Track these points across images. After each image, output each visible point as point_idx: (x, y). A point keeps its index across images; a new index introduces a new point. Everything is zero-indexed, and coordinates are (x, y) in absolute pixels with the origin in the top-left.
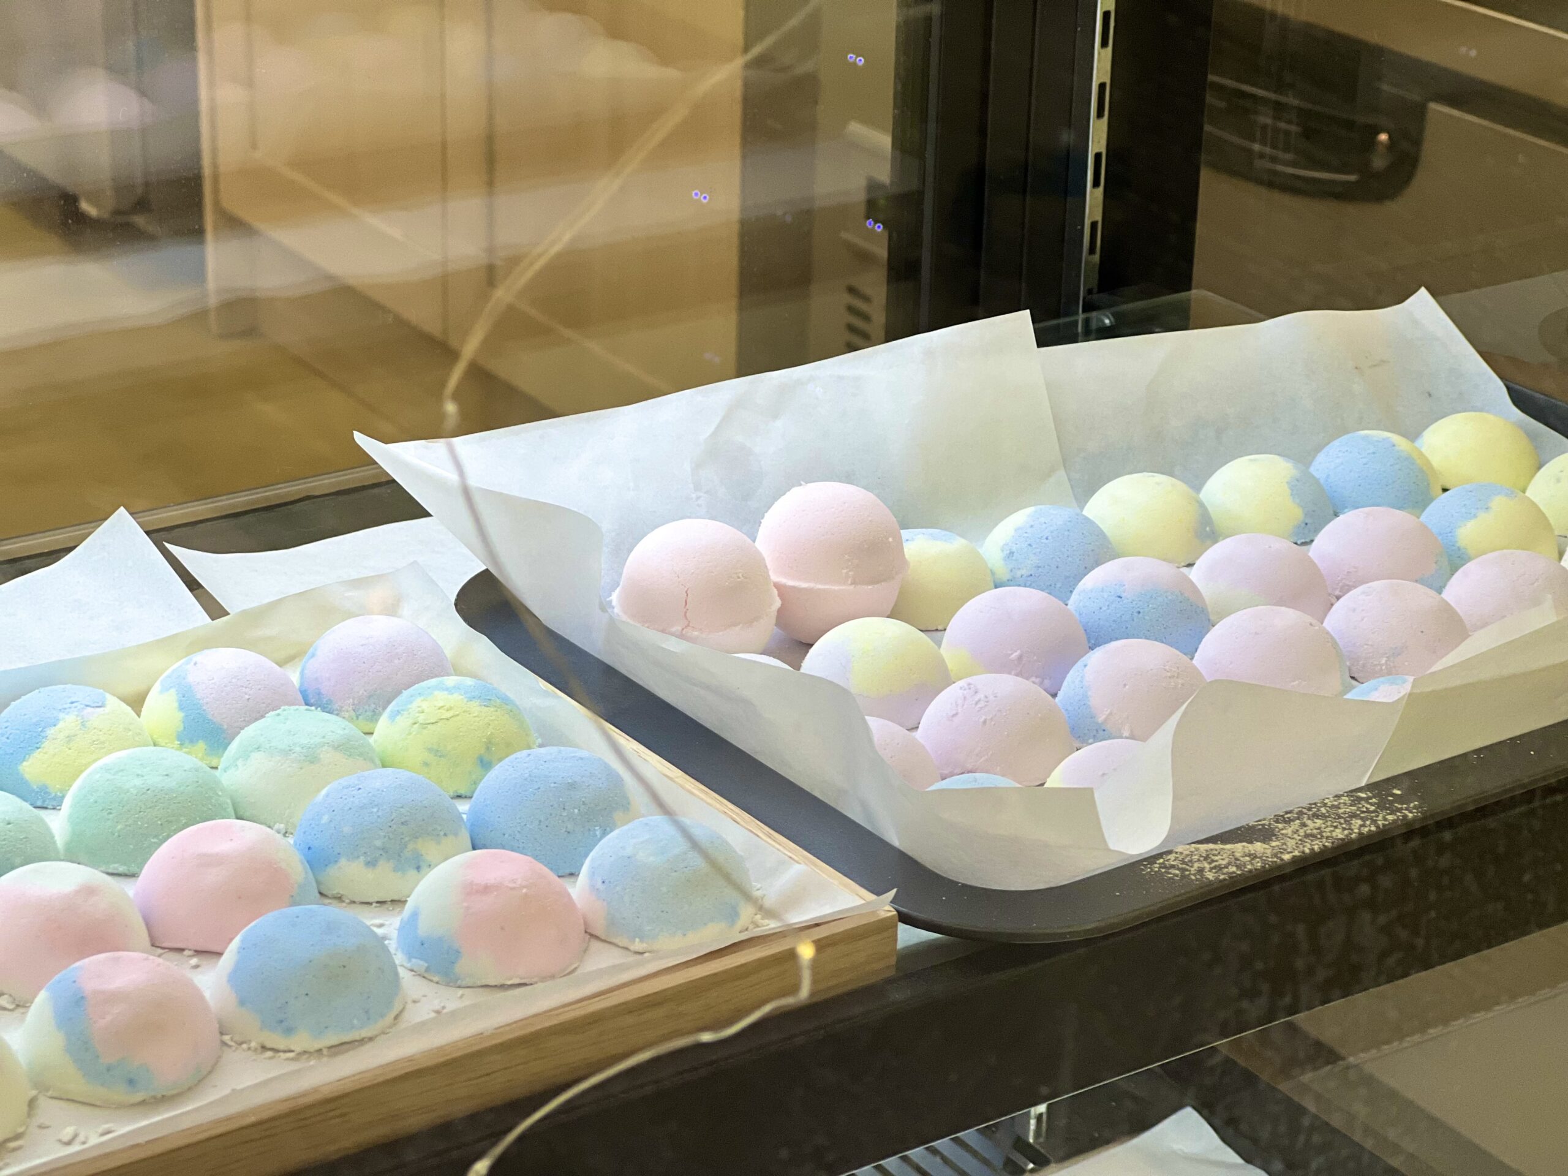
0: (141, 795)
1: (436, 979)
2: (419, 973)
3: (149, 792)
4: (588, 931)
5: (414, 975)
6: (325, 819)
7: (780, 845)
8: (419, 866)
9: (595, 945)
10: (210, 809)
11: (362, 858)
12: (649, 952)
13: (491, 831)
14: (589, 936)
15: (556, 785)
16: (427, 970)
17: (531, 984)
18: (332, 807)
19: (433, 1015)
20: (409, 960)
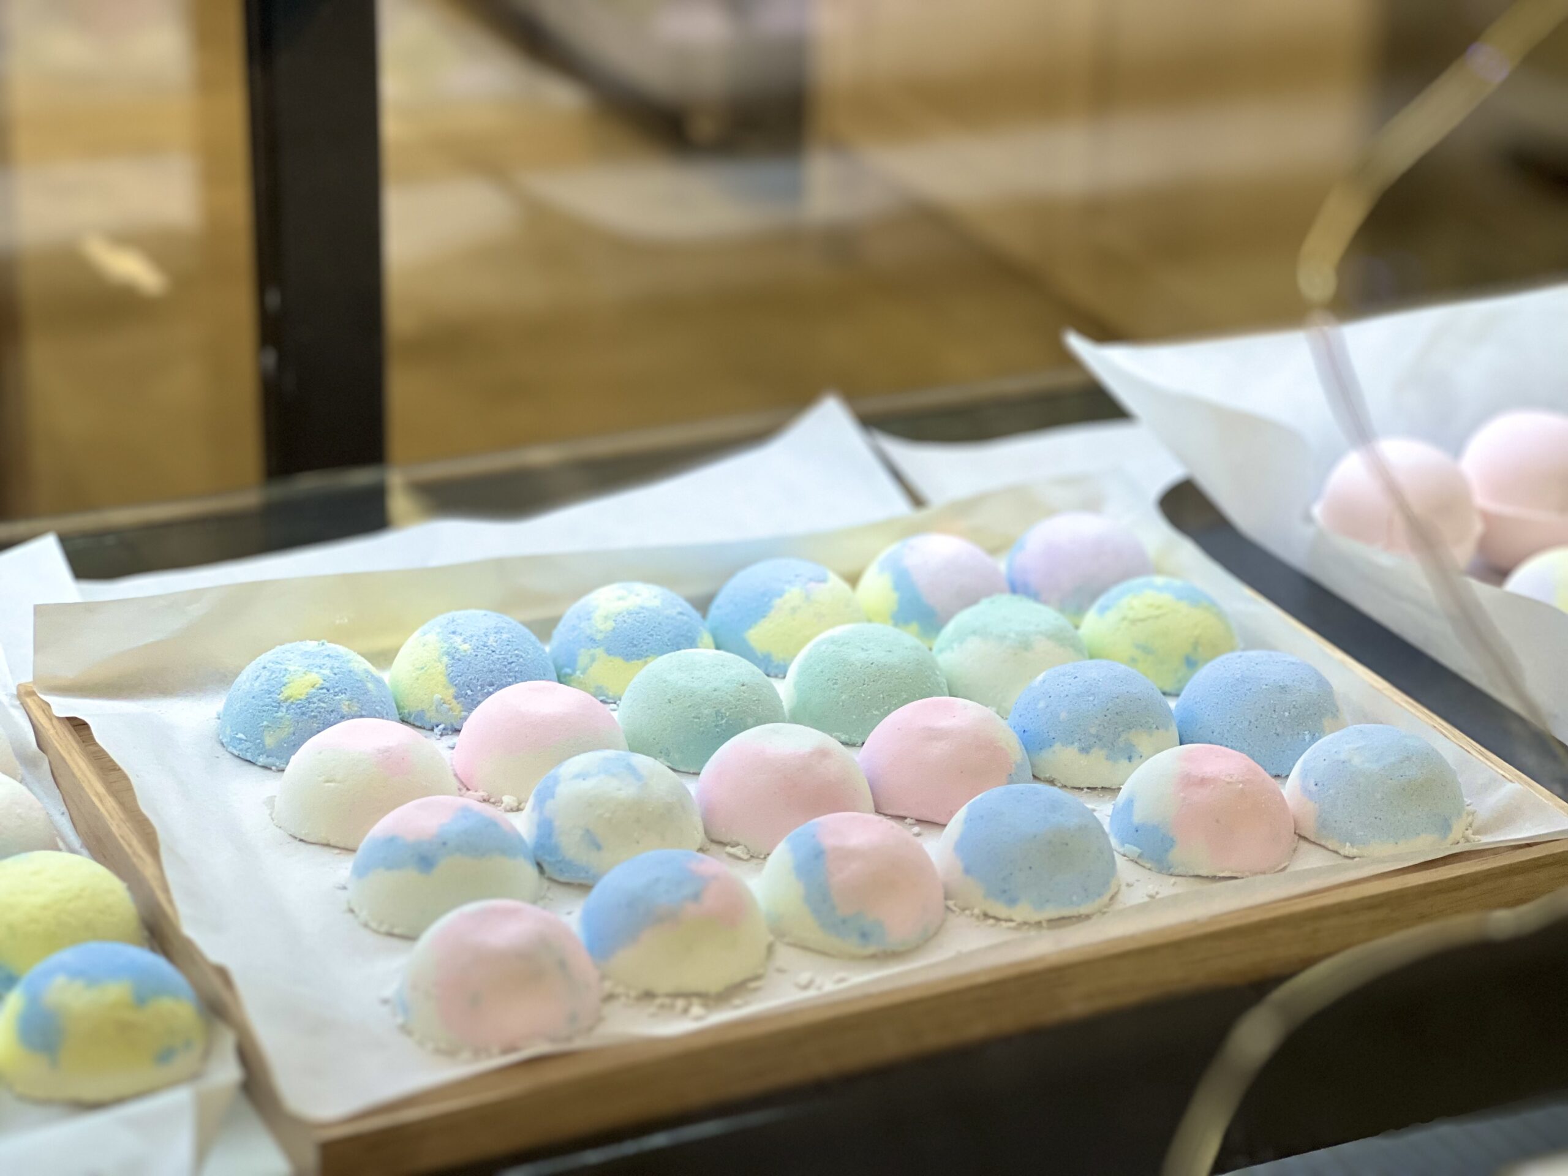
0: (865, 669)
1: (1148, 865)
2: (1131, 858)
3: (873, 665)
4: (1297, 832)
5: (1127, 860)
6: (1041, 705)
7: (1492, 762)
8: (1131, 755)
9: (1304, 845)
10: (929, 687)
11: (1076, 744)
12: (1360, 857)
13: (1200, 728)
14: (1297, 837)
15: (1267, 687)
16: (1140, 856)
17: (1242, 878)
18: (1049, 693)
19: (1146, 899)
20: (1123, 845)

______

- EXERCISE DETAILS
Please give the records above again exactly as they stand, with no pictures.

- SOLUTION BELOW
Track these points across images. After each image, output each visible point as point_idx: (x, y). A point keeps its index across images; a new index introduces a new point. Everything is zero-indexed, and coordinates are (x, y) in absolute pixels with the origin in the top-left.
0: (141, 795)
1: (436, 979)
2: (419, 973)
3: (149, 792)
4: (588, 931)
5: (414, 975)
6: (325, 819)
7: (780, 845)
8: (419, 866)
9: (595, 945)
10: (210, 809)
11: (362, 858)
12: (649, 952)
13: (491, 831)
14: (589, 936)
15: (556, 785)
16: (427, 970)
17: (531, 984)
18: (332, 807)
19: (433, 1015)
20: (409, 960)
0: (865, 669)
1: (1148, 865)
2: (1131, 858)
3: (873, 665)
4: (1297, 832)
5: (1127, 860)
6: (1041, 705)
7: (1492, 762)
8: (1131, 755)
9: (1304, 845)
10: (929, 687)
11: (1076, 744)
12: (1360, 857)
13: (1200, 728)
14: (1297, 837)
15: (1267, 687)
16: (1140, 856)
17: (1242, 878)
18: (1049, 693)
19: (1146, 899)
20: (1123, 845)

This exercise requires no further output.